The company release said that the partnership sought to reduce NZ’s on-farm emissions. The release said that the project, spread over five years, will examine all aspects of farm operations to reduce carbon emissions by 30% by mid-2027 and reach a net-zero carbon emissions status in 10 years.
The pilot project will be on the 290-hectare property, and the results will be shared with other farmers so that they can adopt practices best suited to their farms. However, as per the release, the practices are expected to be economically viable.
New Zealand’s Dairy Emissions
- According to reports, the agriculture industry makes up 48% of New Zealand’s overall emissions. Methane, nitrous oxide, and carbon dioxide are the main emission elements of the agri industry.
- Last month, New Zealand took a step in this direction by levying a tax on farmers for emissions produced by their cows.
- Despite that, dairy contributes about 50% of the country’s agricultural livestock emissions.
According to Fonterra's chief executive, Miles Hurrell, New Zealand provides some of the most sustainable nutrition in the world through its pasture-based dairy system. However, according to him, this partnership will look at ways to further reduce emissions, increasing the country’s low-emissions advantage.
This New Zealand pilot scheme will hopefully be the first of many global projects. The dairy farm project will help Nestle and Fonterra achieve their climate goals. Both of them aim to achieve net-zero emissions by 2050.
CEO of Nestle, New Zealand, Jennifer Chappell, said that the farm would help build on Nestle’s work around the world to transform the entire diary industry. She pointed out that the dairy industry could achieve net-zero status in the future.
Chappell said that a net-zero farm entails looking at all aspects of the farm, from cow nutrition to separating carbon.
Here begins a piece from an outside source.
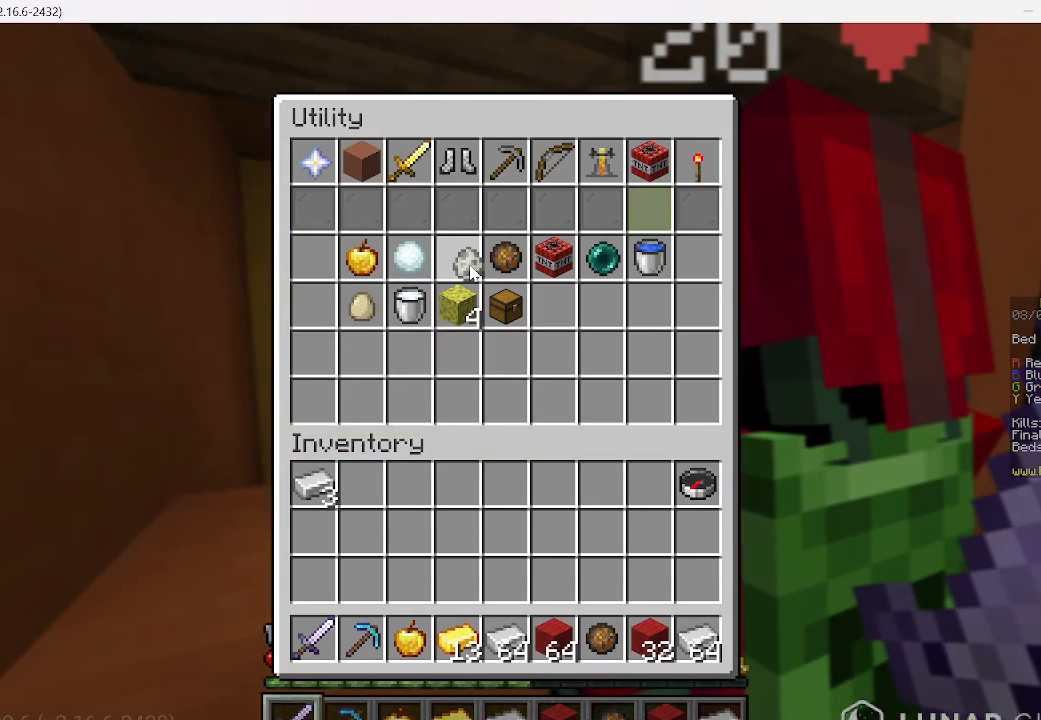
{"keys": [], "mouse": [], "events": []}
Further, she said that what is learned on the journey across the dairy industry will be shared with all farmers with the aim of widespread adoption of on-farm practices.
The partnership between the two dairy companies also includes a greenhouse gas farmer support pilot program to help farmers implement changes to lower their emissions.
The pilot program is expected to start with 50 farms and is likely to be scaled up over next three years.